Common Mistakes Young Converts Make About The Christian Life.

Reformation Hub
3 min readMar 13, 2020
Photo by Goh Rhy Yan on Unsplash

When a person experiences true conversion to Christ its usually a painful process, much as natural birth is such a traumatic experience for the human frame. The new convert possibly will have gone through a period of deep and intense conviction of sin when he feels himself to be worthless in the sight of God. He may have said as Job did, “The arrows of the Almighty are within me; my spirit drinks in their poison; the terrors of God are arrayed against me,” (Job 6:4). Then came the joy of knowing that all sins have been forgiven in Christ, that he was pardoned and accepted, righteous in the sight of God and as beloved of God as Christ Himself is (see Acts 8:39). It is at this point that many make serious errors which if not soon corrected will make them unstable for many years.

1. Young Christians frequently fail to watch and nourish their spiritual life.

It is natural for those who have felt the peace which flows after conversion to think that the conflict is over and the victory is won. This, of course, is a mistake. Birth is not the whole of life neither is conversion the whole of Christianity. A young mother may, in the fullness of her joy, forget for a moment the great duties that lie before her. But when she looks at her infant she soon realizes that it is totally dependent on her. An hour’s neglect might prove its ruin.

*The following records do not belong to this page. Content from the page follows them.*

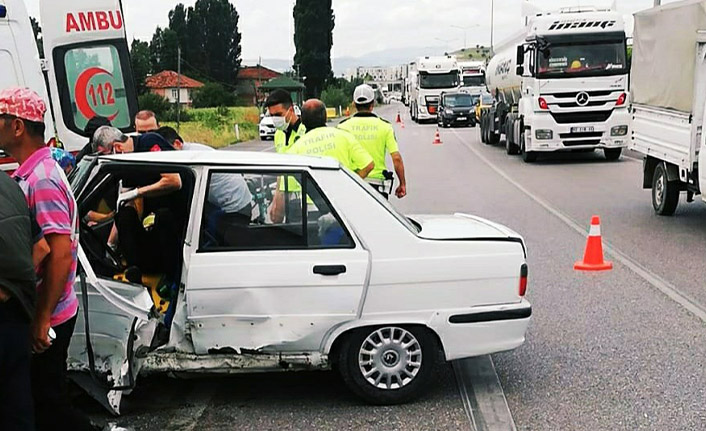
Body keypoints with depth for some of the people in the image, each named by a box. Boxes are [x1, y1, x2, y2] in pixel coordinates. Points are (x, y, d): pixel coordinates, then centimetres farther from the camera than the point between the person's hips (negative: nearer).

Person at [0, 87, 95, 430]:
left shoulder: (42, 180, -21)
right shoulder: (31, 173, 9)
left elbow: (60, 254, -25)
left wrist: (41, 320, -22)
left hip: (46, 319, -9)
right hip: (38, 313, 9)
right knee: (41, 398, 19)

Thus the young Christian, although at first disposed to think his work is finished now that he is converted, soon finds that the feeble principle of spiritual life needs to be watched and nourished with ceaseless care (Prov 4:23;2 Pet.3:18) If abandoned at its birth, it must perish as certainly and speedily as an exposed infant.

2. Young Christians sometimes fail to realize that the Christian life is a life of steady progress.

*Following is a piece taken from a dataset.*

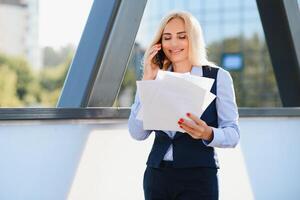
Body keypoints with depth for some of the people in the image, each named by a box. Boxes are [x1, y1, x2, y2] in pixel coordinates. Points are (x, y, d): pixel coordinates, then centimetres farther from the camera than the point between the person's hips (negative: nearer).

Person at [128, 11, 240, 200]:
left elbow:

They suppose that Christianity is a life of starts and stops. A ship at sea is at the mercy of prevailing winds: one day a powerful current of air will drive it at the rate of several knots per hour; the next day there will hardly be a breeze and a little progress is made.

Similarly a young convert will sometime live contentedly for months in unconcern and then, moved by a sermon, will make a great exertions in his spiritual exercises for a season. This is a great error. No form of life is so intermittent: plants and animals do not live like like this. Men do not, when in health, pass from fits of great energy to complete inactivity, then from inactivity to great energy again. In the same way the Christian life, when genuine, does not assume this form. It has indeed, its ups and downs, just as there are periods of health and sickness in man. But Christianity is steady, active, and progressive; and not a series of spasms.

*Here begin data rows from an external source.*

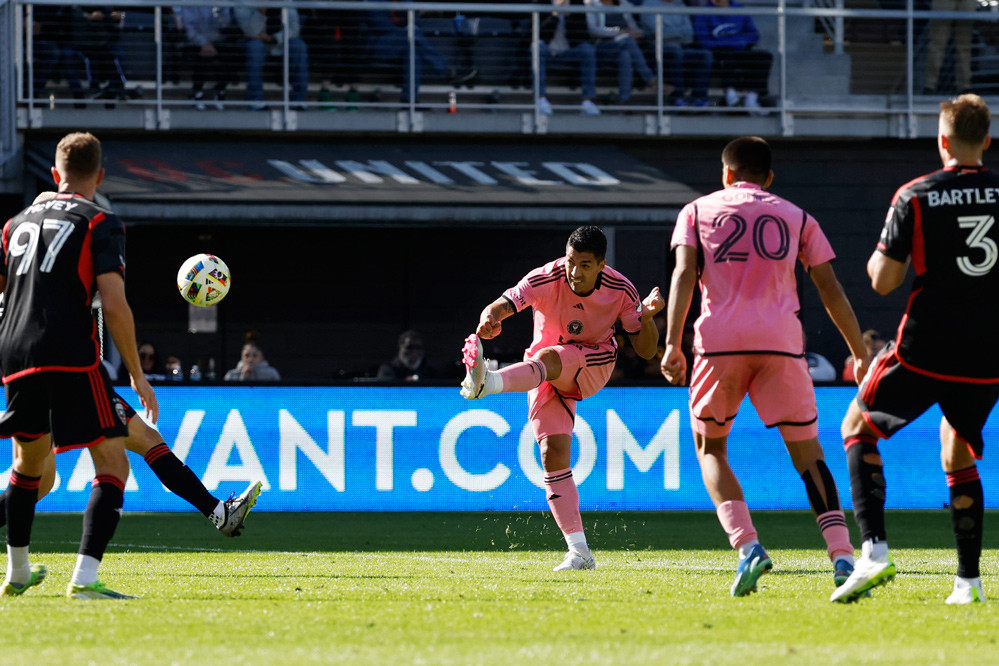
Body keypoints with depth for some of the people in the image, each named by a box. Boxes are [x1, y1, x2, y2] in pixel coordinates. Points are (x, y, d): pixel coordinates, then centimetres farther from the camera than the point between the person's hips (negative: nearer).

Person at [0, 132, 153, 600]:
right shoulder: (100, 224, 0)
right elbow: (113, 303, -9)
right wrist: (137, 376, -3)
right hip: (71, 358, -6)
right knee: (113, 466, -4)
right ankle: (84, 577, -22)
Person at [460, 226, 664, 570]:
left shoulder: (620, 290, -15)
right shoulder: (545, 280, -20)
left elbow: (645, 350, -7)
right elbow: (502, 304, -32)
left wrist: (647, 316, -28)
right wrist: (489, 318, -57)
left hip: (594, 365, -1)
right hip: (545, 373, 1)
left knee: (548, 358, -35)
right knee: (553, 452, -15)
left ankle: (485, 382, -65)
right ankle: (579, 552, -14)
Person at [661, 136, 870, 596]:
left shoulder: (698, 211, 16)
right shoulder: (796, 218, 18)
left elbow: (684, 274, 1)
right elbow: (831, 291, 14)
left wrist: (672, 344, -7)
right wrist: (860, 354, 19)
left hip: (720, 340, -1)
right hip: (781, 342, 1)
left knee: (710, 449, 14)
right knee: (807, 453, 4)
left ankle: (747, 546, -9)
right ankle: (842, 557, -15)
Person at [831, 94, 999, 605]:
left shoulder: (915, 197, -6)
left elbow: (883, 280, -6)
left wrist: (878, 257, 16)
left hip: (926, 348, -3)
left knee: (859, 426, 14)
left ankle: (874, 550, -3)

3. Young Christian sometimes think true Christianity is in external service rather than internal service.

They are persuaded that their entire religion in outward things,the attendance of religious services or public worship. They will tend to measure zeal by these outward things. This is a common mistake as they have yet to learn that true Christianity is a matter of true devotion unto the Lord; the outward service springs from genuine gratitude and love to the Lord (1 John 3:16–18;4:7–11). They need to be taught that it is not our outward service that God looks at but rather our motives. Religion consists, in a great measure, in the secret fellowship of the soul with God; in those acts of adoration, gratitude, confidence, and submission which the eye of man cannot see, and with which the stranger cannot interfere.

Young converts therefore need to be taught to be diligent in watching over their souls to guard the spiritual life that God has planted there. They need to be taught to nourish that life so that there is a steady consistent growth into the image of our beloved Savior. And they need to be taught that true inner devotion to God which gives rise to joyful outward service and obedience.